** Written request **
Update the lines starting at the top and ending with the line that contains "कप्पाडोसियन". Replace "Transcribe" with "Copy out" throughout that span and leave everything else unchanged.

** Records for processing **
━━━━━━━━━━

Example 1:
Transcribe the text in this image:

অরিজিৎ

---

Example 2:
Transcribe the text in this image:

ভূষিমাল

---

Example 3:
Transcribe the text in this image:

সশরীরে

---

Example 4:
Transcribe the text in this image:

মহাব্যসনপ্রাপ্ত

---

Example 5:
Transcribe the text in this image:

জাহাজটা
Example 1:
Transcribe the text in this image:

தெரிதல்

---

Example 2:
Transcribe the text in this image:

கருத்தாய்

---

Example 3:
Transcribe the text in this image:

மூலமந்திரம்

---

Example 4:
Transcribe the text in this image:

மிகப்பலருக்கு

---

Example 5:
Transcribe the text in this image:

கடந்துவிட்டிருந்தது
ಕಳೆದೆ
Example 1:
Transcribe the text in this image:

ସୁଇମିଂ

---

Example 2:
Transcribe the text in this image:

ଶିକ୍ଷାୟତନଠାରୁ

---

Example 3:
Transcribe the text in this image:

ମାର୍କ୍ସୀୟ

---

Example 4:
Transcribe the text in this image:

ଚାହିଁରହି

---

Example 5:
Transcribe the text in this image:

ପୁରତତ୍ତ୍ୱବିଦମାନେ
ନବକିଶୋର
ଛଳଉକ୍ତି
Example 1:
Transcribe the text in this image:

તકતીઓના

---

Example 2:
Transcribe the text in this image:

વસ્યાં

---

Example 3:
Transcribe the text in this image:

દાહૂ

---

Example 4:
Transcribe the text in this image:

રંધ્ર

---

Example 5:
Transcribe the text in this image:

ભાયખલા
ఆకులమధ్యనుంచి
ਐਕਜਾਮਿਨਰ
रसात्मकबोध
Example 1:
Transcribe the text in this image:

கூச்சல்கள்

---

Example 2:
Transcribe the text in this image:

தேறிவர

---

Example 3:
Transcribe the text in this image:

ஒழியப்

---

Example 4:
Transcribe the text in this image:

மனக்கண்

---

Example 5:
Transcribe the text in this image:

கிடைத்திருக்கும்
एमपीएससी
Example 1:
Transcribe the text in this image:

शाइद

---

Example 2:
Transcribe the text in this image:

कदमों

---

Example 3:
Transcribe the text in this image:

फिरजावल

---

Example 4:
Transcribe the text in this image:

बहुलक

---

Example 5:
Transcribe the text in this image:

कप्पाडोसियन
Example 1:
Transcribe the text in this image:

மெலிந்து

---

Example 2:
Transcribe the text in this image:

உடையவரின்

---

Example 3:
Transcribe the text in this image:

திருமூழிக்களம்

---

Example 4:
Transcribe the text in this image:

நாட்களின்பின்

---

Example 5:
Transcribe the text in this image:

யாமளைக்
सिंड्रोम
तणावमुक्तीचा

━━━━━━━━━━

** Full output **
Example 1:
Copy out the text in this image:

অরিজিৎ

---

Example 2:
Copy out the text in this image:

ভূষিমাল

---

Example 3:
Copy out the text in this image:

সশরীরে

---

Example 4:
Copy out the text in this image:

মহাব্যসনপ্রাপ্ত

---

Example 5:
Copy out the text in this image:

জাহাজটা
Example 1:
Copy out the text in this image:

தெரிதல்

---

Example 2:
Copy out the text in this image:

கருத்தாய்

---

Example 3:
Copy out the text in this image:

மூலமந்திரம்

---

Example 4:
Copy out the text in this image:

மிகப்பலருக்கு

---

Example 5:
Copy out the text in this image:

கடந்துவிட்டிருந்தது
ಕಳೆದೆ
Example 1:
Copy out the text in this image:

ସୁଇମିଂ

---

Example 2:
Copy out the text in this image:

ଶିକ୍ଷାୟତନଠାରୁ

---

Example 3:
Copy out the text in this image:

ମାର୍କ୍ସୀୟ

---

Example 4:
Copy out the text in this image:

ଚାହିଁରହି

---

Example 5:
Copy out the text in this image:

ପୁରତତ୍ତ୍ୱବିଦମାନେ
ନବକିଶୋର
ଛଳଉକ୍ତି
Example 1:
Copy out the text in this image:

તકતીઓના

---

Example 2:
Copy out the text in this image:

વસ્યાં

---

Example 3:
Copy out the text in this image:

દાહૂ

---

Example 4:
Copy out the text in this image:

રંધ્ર

---

Example 5:
Copy out the text in this image:

ભાયખલા
ఆకులమధ్యనుంచి
ਐਕਜਾਮਿਨਰ
रसात्मकबोध
Example 1:
Copy out the text in this image:

கூச்சல்கள்

---

Example 2:
Copy out the text in this image:

தேறிவர

---

Example 3:
Copy out the text in this image:

ஒழியப்

---

Example 4:
Copy out the text in this image:

மனக்கண்

---

Example 5:
Copy out the text in this image:

கிடைத்திருக்கும்
एमपीएससी
Example 1:
Copy out the text in this image:

शाइद

---

Example 2:
Copy out the text in this image:

कदमों

---

Example 3:
Copy out the text in this image:

फिरजावल

---

Example 4:
Copy out the text in this image:

बहुलक

---

Example 5:
Copy out the text in this image:

कप्पाडोसियन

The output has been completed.